Uterine fibroids are common, benign tumors that cause considerable morbidity. Insights into the biologic and genetic mechanisms underlying these tumors at the cellular level are pointing the way to novel treatment approaches. The latest review in our Mechanisms of Disease series is on this topic.
Uterine fibroids (leiomyomas) represent the most common tumor in women. These lesions disrupt the functions of the uterus and cause excessive uterine bleeding, anemia, defective implantation of an embryo, recurrent pregnancy loss, preterm labor, obstruction of labor, pelvic discomfort, and urinary incontinence and may mimic or mask malignant tumors.
• How common are uterine fibroids, and how does presentation differ between black and white women?
By the time they reach 50 years of age, nearly 70% of white women and more than 80% of black women will have had at least one fibroid; severe symptoms develop in 15 to 30% of these women. Uterine fibroids in black women are significantly larger at diagnosis than those in white women, are diagnosed at an earlier age, and are characterized by more severe symptoms and a longer period of sustained growth.
• How does fibroid location impact clinical manifestations?

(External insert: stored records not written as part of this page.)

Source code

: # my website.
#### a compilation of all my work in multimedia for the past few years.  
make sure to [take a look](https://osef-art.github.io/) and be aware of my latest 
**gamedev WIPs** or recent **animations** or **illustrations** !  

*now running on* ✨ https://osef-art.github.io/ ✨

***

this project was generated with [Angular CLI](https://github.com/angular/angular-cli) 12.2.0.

The location and size of the fibroid in the uterus are critical determinants of its clinical manifestations. As compared with other fibroids, submucous fibroids that extend into the uterine cavity are the most disruptive to endometrial integrity, implantation, and the capacity of the myometrium to contract and stop menstrual bleeding from the endometrial blood vessels; thus, even small submucous fibroids are associated with excessive or irregular bleeding, infertility, and recurrent pregnancy loss. In contrast, subserous fibroids that grow out into the peritoneal cavity can cause “bulk symptoms” only if they reach a certain size.
Morning Report Questions
Q: What are examples of genetic defects that are associated with uterine fibroids?

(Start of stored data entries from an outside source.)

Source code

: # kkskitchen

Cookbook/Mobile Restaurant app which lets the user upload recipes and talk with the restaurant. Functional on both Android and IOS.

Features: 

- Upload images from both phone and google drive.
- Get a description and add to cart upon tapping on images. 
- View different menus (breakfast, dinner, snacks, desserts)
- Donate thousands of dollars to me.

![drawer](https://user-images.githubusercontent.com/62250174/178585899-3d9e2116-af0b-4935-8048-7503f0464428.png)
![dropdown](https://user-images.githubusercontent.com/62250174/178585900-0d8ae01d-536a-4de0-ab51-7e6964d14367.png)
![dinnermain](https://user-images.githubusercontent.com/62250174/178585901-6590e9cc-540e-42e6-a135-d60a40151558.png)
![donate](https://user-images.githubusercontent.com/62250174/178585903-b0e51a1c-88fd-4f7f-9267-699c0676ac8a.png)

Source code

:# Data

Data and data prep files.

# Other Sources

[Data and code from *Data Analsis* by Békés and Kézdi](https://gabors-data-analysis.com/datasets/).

A: A limited number of genetic defects transmitted by germ cells have been associated with familial uterine fibroid syndromes. Most notable are germline mutations causing fumarate hydratase deficiency, which predisposes women to the development of multiple uterine fibroids. In addition, a variety of somatic chromosomal rearrangements have been described in up to 40% of uterine fibroids. Recently, a somatic single-gene defect was found in a majority of uterine fibroid tumors; this group of mutations affects the gene encoding mediator complex subunit 12 (MED12).
Q: What are the roles of estrogen and progesterone in the growth of uterine fibroids?
A: A large body of experimental data and circumstantial evidence suggests that estrogen stimulates the growth of uterine fibroids through estrogen receptor (alpha). The primary roles of estrogen and estrogen receptor (alpha) in fibroid growth are permissive in that they enable tissue to respond to progesterone by inducing the expression of progesterone receptor. Fibroid tissue is exposed to ovarian estrogen and to estrogen produced locally through the aromatase activity in fibroid cells. An in vivo model has revealed that progesterone and its receptor were essential and sufficient for tumor growth, as indicated by the stimulation of cell proliferation, the accumulation of extracellular matrix, and cellular hypertrophy. A number of clinical observations also support these findings. The use of progestins in hormone-replacement regimens stimulates the growth of fibroids in postmenopausal women in a dose-dependent manner, and the addition of progestins to GnRH agonists diminishes the inhibitory effects of these agonists on leiomyoma size.